Please repeat the records word for word and skip the pictures.

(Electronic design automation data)
==========
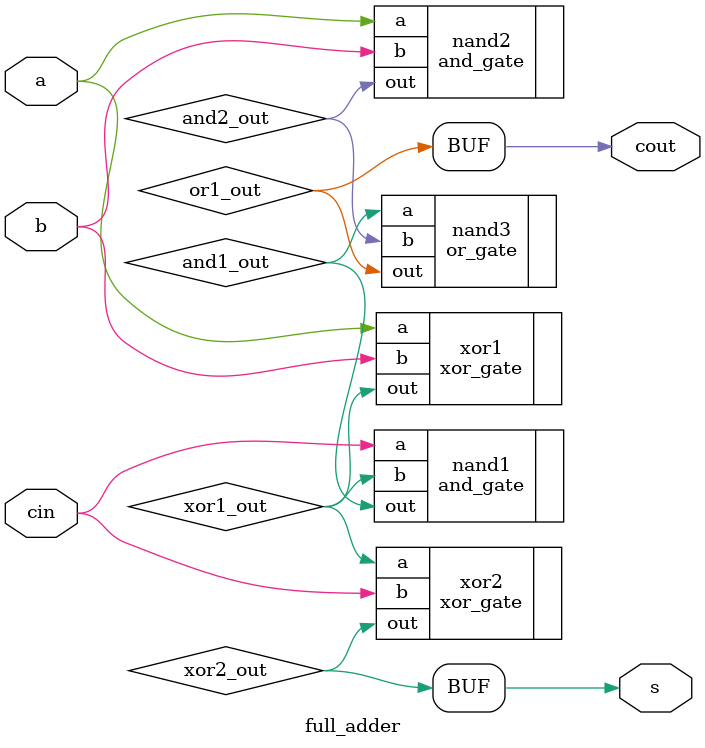
<source format=v>
module full_adder(input wire a, b, cin, output wire s, cout);

  wire xor1_out, xor2_out, and1_out, and2_out, or1_out;

  xor_gate xor1 (.a(a), .b(b), .out(xor1_out));
  xor_gate xor2 (.a(xor1_out), .b(cin), .out(xor2_out));
  and_gate nand1 (.a(cin), .b(xor1_out), .out(and1_out));
  and_gate nand2 (.a(a), .b(b), .out(and2_out));
  or_gate nand3 (.a(and1_out), .b(and2_out), .out(or1_out));

  assign s = xor2_out;
  assign cout = or1_out;

endmodule

</source>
==========
Solution to the exercise:
<source format=v>
module full_adder(input wire a, b, cin, output wire s, cout);

  wire xor1_out, xor2_out, and1_out, and2_out, or1_out;

  xor_gate xor1 (.a(a), .b(b), .out(xor1_out));
  xor_gate xor2 (.a(xor1_out), .b(cin), .out(xor2_out));
  and_gate nand1 (.a(cin), .b(xor1_out), .out(and1_out));
  and_gate nand2 (.a(a), .b(b), .out(and2_out));
  or_gate nand3 (.a(and1_out), .b(and2_out), .out(or1_out));

  assign s = xor2_out;
  assign cout = or1_out;

endmodule

</source>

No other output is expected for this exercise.